BLOCO DE TEXTO -
● ● ● ● ● ● ●

Cirurgia bariátrica reduz drasticamente IMC do paciente. Foto: Deposit Photos

É recomendado?

Realizar em adolescentes uma operação que consiste em reduzir o estômago pode parecer algo passível de causar prejuízos ao desenvolvimento do corpo humano. A teoria, antes propagada, hoje é refutada por especialistas.
“Existia antigamente uma preocupação com relação ao crescimento desses jovens. Mas é o contrário. A obesidade retarda o crescimento. Esses jovens quando são operados melhoram a curva de crescimento deles. Logicamente, desde que sejam bem acompanhados, tomem suas vitaminas, façam atividades físicas. Tem que haver uma mudança. Não é só a cirurgia”, diz o médico Caetano Marchesini.

Segundo artigo publicado na Scandinavian Journal of Surgery (veja o estudo completo em um PDF no final do texto), os resultados de estudos que mostram a melhora dos pacientes com mais de 13 anos com doenças associadas à obesidade são animadores. “Diabetes, distúrbios lipídicos como colesterol alto, triglicerídeos. Os operados melhoraram em tudo. E ocorreu também a melhora nos hormônios na fase puberal tanto de meninos quanto de meninas. Há duas décadas havia receio, mas os estudos mostram que não há prejuízos”, explica Solange Bettini.

● ● ● ● ● ● ●

[Entradas de dados armazenadas]
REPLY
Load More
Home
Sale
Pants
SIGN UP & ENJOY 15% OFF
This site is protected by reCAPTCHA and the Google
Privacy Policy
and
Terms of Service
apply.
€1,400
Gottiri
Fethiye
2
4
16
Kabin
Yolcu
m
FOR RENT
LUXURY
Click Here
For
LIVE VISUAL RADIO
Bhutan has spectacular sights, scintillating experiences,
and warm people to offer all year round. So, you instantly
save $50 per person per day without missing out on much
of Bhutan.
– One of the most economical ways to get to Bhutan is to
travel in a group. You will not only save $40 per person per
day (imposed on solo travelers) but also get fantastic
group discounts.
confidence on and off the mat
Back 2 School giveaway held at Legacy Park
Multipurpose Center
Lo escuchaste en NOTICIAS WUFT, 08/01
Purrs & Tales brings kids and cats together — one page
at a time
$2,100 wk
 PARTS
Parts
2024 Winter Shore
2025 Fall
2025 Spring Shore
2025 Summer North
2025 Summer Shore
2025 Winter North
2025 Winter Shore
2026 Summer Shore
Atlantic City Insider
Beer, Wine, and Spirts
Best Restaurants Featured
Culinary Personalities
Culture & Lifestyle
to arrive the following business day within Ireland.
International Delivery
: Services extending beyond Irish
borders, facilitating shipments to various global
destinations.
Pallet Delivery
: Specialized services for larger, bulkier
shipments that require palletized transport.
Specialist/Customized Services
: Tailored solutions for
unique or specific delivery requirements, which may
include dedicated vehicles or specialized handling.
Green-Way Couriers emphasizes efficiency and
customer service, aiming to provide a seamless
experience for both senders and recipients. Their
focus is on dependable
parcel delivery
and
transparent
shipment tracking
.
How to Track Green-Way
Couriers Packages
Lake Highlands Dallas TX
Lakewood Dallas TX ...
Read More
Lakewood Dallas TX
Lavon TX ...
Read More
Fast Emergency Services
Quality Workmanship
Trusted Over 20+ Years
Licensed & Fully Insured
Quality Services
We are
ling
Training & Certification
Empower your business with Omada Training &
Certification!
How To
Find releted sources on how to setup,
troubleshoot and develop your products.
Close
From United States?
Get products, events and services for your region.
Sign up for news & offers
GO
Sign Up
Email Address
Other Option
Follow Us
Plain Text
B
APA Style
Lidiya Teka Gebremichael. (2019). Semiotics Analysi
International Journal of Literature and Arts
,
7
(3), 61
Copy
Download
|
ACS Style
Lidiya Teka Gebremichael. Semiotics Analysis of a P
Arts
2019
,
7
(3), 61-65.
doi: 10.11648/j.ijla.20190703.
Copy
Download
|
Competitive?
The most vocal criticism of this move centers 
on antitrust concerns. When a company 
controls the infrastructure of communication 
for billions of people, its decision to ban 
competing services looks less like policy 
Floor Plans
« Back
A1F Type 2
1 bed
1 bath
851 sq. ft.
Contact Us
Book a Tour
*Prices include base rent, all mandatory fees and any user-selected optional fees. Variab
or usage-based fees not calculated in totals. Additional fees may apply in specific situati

● ● ● ● ● ● ●

TRABALHO SOLICITADO -
1. De acordo com o texto sobre cirurgia bariátrica em adolescentes, o que a obesidade retarda?
2. Retome o texto sobre cirurgia bariátrica em adolescentes a partir do ponto em que ele termina.

RESPOSTAS DO EXERCÍCIO -
1. O crescimento.

2.
“Estamos falando de jovens muito doentes. Então são jovens que têm uma doença grave, crônica, que já vêm de tratamento de alguns anos com cardiopediatra, pediatra, endocrinopediatra, ortopedista pediátrico. Eles vêm de uma infância doente e entram na adolescência já muito doentes. Não é uma cirurgia que tem objetivo estético. Tem o objetivo de buscar a saúde. Principalmente desses jovens”, afirma Marchesini.

A publicitária Suellen Kais Negrello, de 25 anos, realizou a cirurgia bariátrica aos 16 anos, como uma alternativa emergencial para cuidar de um problema de saúde que estava se agravando rapidamente. A jovem relata que desde criança convivia com o sobrepeso, mas após uma bateria de exames a necessidade de medidas diferentes se fez urgente.

“Por eu ter sido muito gorda por muito tempo meu pâncreas estava sobrecarregado. Ele estava produzindo muita insulina. E aí eu engordava com a saliva e ele só estava fazendo isso porque eu estava obesa. Só que eu só estava tão obesa porque ele estava fazendo isso. Então acabou sendo um ciclo”, conta.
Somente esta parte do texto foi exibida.